When Jeff Buckley collaborated with Patti Smith

There are countless stories of artists popping up on other people’s tracks, providing instrumentation or vocal support when they just happened to be in the same studio. There is the case of Cher providing backing vocals for Meatloaf, Eric Clapton hopping on Beatles songs for added guitar, or, in one instance, Jeff Buckley came in to help Patti Smith make her musical return.

After her 1979 album Wave, Patti Smith all but disappeared. After years of hard work, the musician and artist went into semi-retirement, moved to the suburbs and raised her family with her guitarist husband, Fred ‘Sonic’ Smith.

However, it’s important to note that these weren’t fallow years for Smith. During their time away, the Smiths wrote music and poetry together while enjoying a quieter life. In 1988, the musician and writer would reemerge briefly to share Dream of Life, her fifth album, made in collaboration with her husband.

But then tragedy after tragedy would arrive. Within only a few years, Smith lost the three most significant people in her life. In 1989, her long-term collaborator, ex-boyfriend, and the man she deemed her creative soulmate, Robert Mapplethorpe, passed away. Her life with the artist would become the subject of her memoir, Just Kids.

Then, in 1994, her husband tragically died of a sudden heart attack. Merely a couple of weeks later, Smith lost her brother as well.
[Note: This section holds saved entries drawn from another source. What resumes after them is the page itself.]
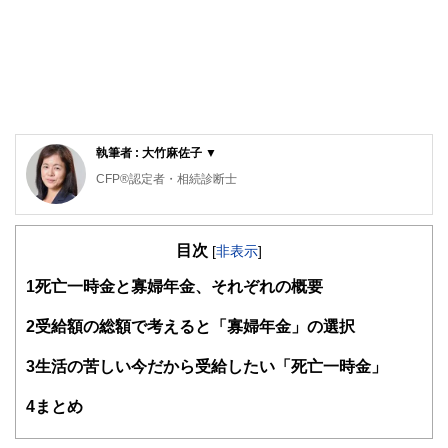
執筆者 : 大竹麻佐子 ▼
CFP®認定者・相続診断士
ゆめプランニング笑顔相続･FP事務所 代表
目次
証券会社、銀行、保険会社など金融機関での業務を経て現在
[
非表示
]
に至る。家計管理に役立つのでは、との思いからAFP取得
1
死亡一時金と寡婦年金、それぞれの概要
（2000年）、日本FP協会東京支部主催地域イベントへの参
加をきっかけにFP活動開始（2011年）、日本FP協会 「くら
しとお金のFP相談室」相談員（2016年）。
2
受給額の総額で考えると「寡婦年金」の選択
「目の前にいるその人が、より豊かに、よりよくなるため
3
生活の苦しい今だから受給したい「死亡一時金」
に、今できること」を考え、サポートし続ける。
4
まとめ
従業員向け「50代からのライフデザイン」セミナーや個人相
談、生活するの観点から学ぶ「お金の基礎知識」講座など開
催。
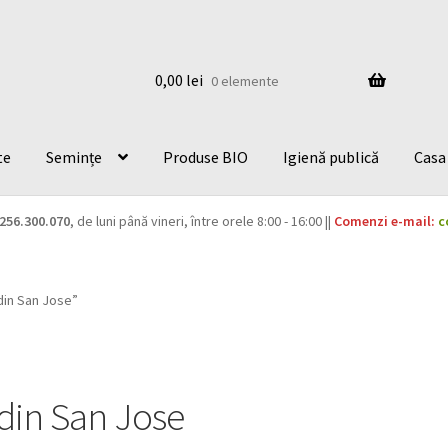
0,00
lei
0 elemente
te
Semințe
Produse BIO
Igienă publică
Casa 
256.300.070
, de luni până vineri, între orele 8:00 - 16:00 ||
Comenzi e-mail:
c
din San Jose”
din San Jose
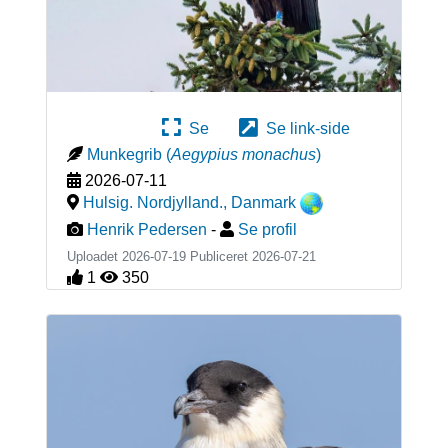
Se
Se link-side
Munkegrib
(
Aegypius monachus
)
2026-07-11
Hulsig. Nordjylland.
,
Danmark
Henrik Pedersen
-
Se profil
Uploadet 2026-07-19 Publiceret
2026-07-21
1
350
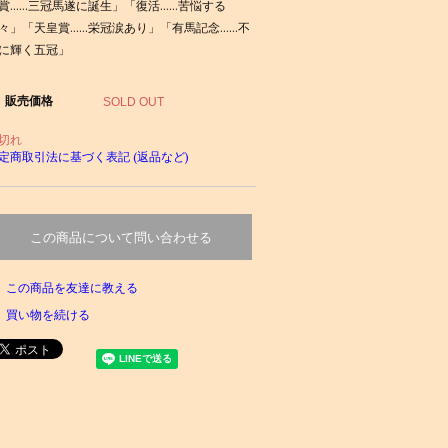
賞……三冠馬遂に誕生」「復活……苦悩する
々」「天皇賞……栄冠涙あり」「有馬記念……不
に輝く五冠」
販売価格
SOLD OUT
切れ
定商取引法に基づく表記 (返品など)
この商品について問い合わせる
この商品を友達に教える
買い物を続ける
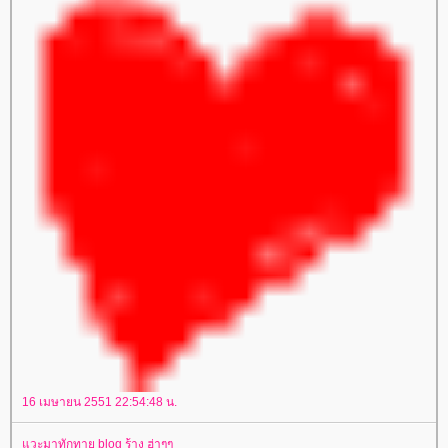
16 เมษายน 2551 22:54:48 น.
แวะมาทักทาย blog ร้าง ฮ่าๆๆ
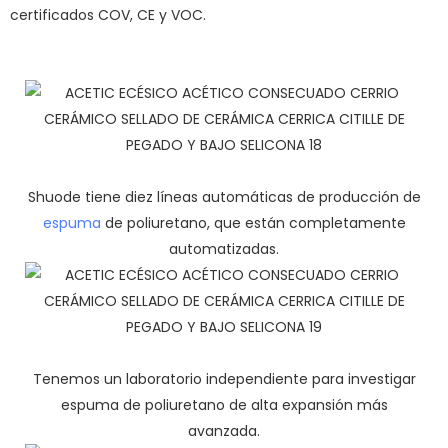
certificados COV, CE y VOC.
Shuode tiene diez líneas automáticas de producción de
espuma
de poliuretano, que están completamente
automatizadas.
Tenemos un laboratorio independiente para investigar
espuma de poliuretano de alta expansión más
avanzada.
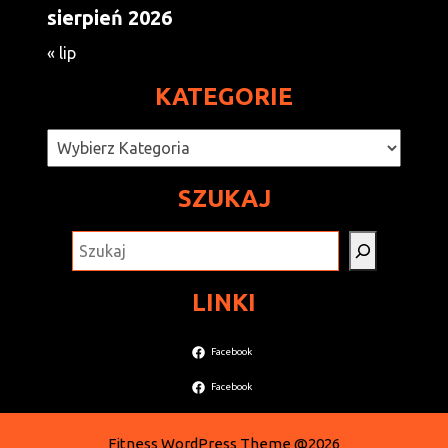
sierpień 2026
« lip
KATEGORIE
Kategorie
SZUKAJ
SZUKAJ
LINKI
Facebook
Facebook
Fitness WordPress Theme
@2026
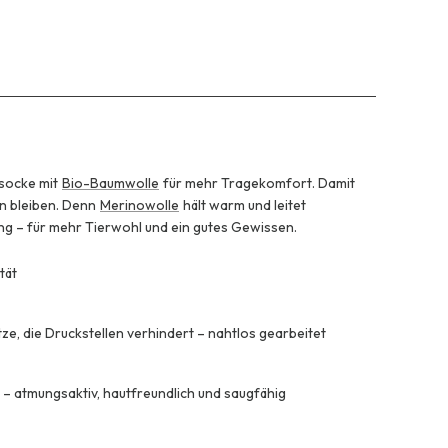
osocke mit
Bio-Baumwolle
für mehr Tragekomfort. Damit
n bleiben. Denn
Merinowolle
hält warm und leitet
ung – für mehr Tierwohl und ein gutes Gewissen.
tät
tze, die Druckstellen verhindert – nahtlos gearbeitet
– atmungsaktiv, hautfreundlich und saugfähig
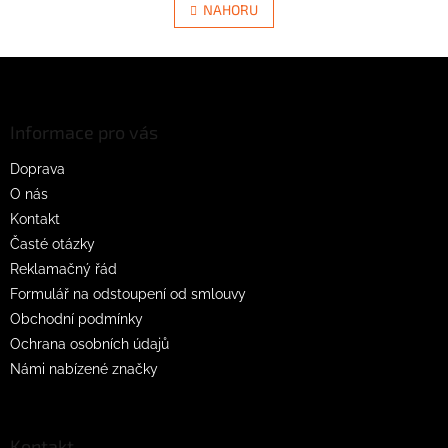
l
NAHORU
n
á
k
d
o
v
Z
a
á
c
á
n
í
p
í
p
a
Informace pro vás
r
t
v
Doprava
í
k
O nás
y
v
Kontakt
ý
Časté otázky
p
Reklamačný řád
i
s
Formulář na odstoupení od smlouvy
u
Obchodní podmínky
Ochrana osobních údajů
Námi nabízené značky
Kontakt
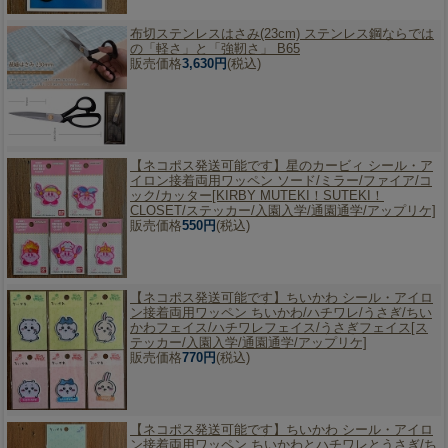
布切ステンレスはさみ(23cm) ステンレス鋼ならでは
の「軽さ」と「強靭さ」 B65
販売価格
3,630円
(税込)
【ネコポス発送可能です】
星のカービィ シール・ア
イロン接着両用ワッペン ソード/ミラー/ファイア/コ
ック/カッター[KIRBY MUTEKI！SUTEKI！
CLOSET/ステッカー/入園入学/通園通学/アップリケ]
販売価格
550円
(税込)
【ネコポス発送可能です】
ちいかわ シール・アイロ
ン接着両用ワッペン ちいかわ/ハチワレ/うさぎ/ちい
かわフェイス/ハチワレフェイス/うさぎフェイス[ス
テッカー/入園入学/通園通学/アップリケ]
販売価格
770円
(税込)
【ネコポス発送可能です】
ちいかわ シール・アイロ
ン接着両用ワッペン ちいかわとハチワレとうさぎ/ち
The period was one of extreme hardship and mourning for the artist who moved back to New York to recreate with the supportive community of artists. She got through it the only way she knew how: by working. Her friends, especially poet Allen Ginsberg and Michael Stipe of R.E.M, encouraged her to get back to making music and performing as a way to honour her guitarist husband, and so she did.

By 1996, Smith felt ready to return to the public arena. After spending time touring with Bob Dylan, she felt inspired to turn her grief into art. Calling upon her regular collaborators and colleagues, such as Lenny Kaye and Jay Dee Daugherty, the result was Gone Again.

But one name stands out on the credits. Jeff Buckley is listed as a vocalist on two songs; ‘Beneath The Southern Cross’ and ‘Fireflies’. Perhaps tipped off that Patti Smith was recording through their mutual friend, Television’s Tom Verlaine, Buckley just happened to show up at New York’s Electric Lady Studio at the right time, as if by an act of fate.

Buckley’s contribution is minor. But listen closely during the stripped-back ode of ‘Beneath The Southern Cross’, and a familiar voice will cut through during the song’s climax. At the back of the mix, Buckley’s distinct and stunning vocals create a velvety nest for Smith’s own punky voice. There aren’t even any stories of what happened when the writer and the singer met or how the collaboration really came about. But in hindsight, Buckley’s contribution adds an extra layer of haunting beauty to this sad track.

In an interview, Lenny Kaye revealed that ‘Beneath The Southern Cross’ was the first song Smith wrote following the deaths of those closest to her. In comparison to her other pieces, the track is incredibly lyrically sparse, perfectly depicting the way grief is almost impossible to articulate. What is there to say in the wake of pain like that? Patti Smith speaks of that helplessness as she sings, “Oh / To cry / Not any cry / So mournful that / The dove just laughs.”

At its core, ‘Beneath The Southern Cross’ is a wake song, standing as a kind of eulogy for the people Smith lost. It’s made even sadder when considering that less than a year after the track’s release in 1996, Jeff Buckley would be added to the list of people being mourned in the song. In May of 1997, Buckley drowned while only 30 years old. The two Patti Smith works he contributed to were his last-ever recordings.

In the track, after Buckley adds beautiful vocals, Smith sings, “cross over, boy!” A haunting addition to a song already so heavy with grief, ‘Beneath The Southern Cross’ remains a moving moment of mourning in her live sets. Talking of the experience and her brief encounter with Buckley, Smith said simply, “It was beautiful.”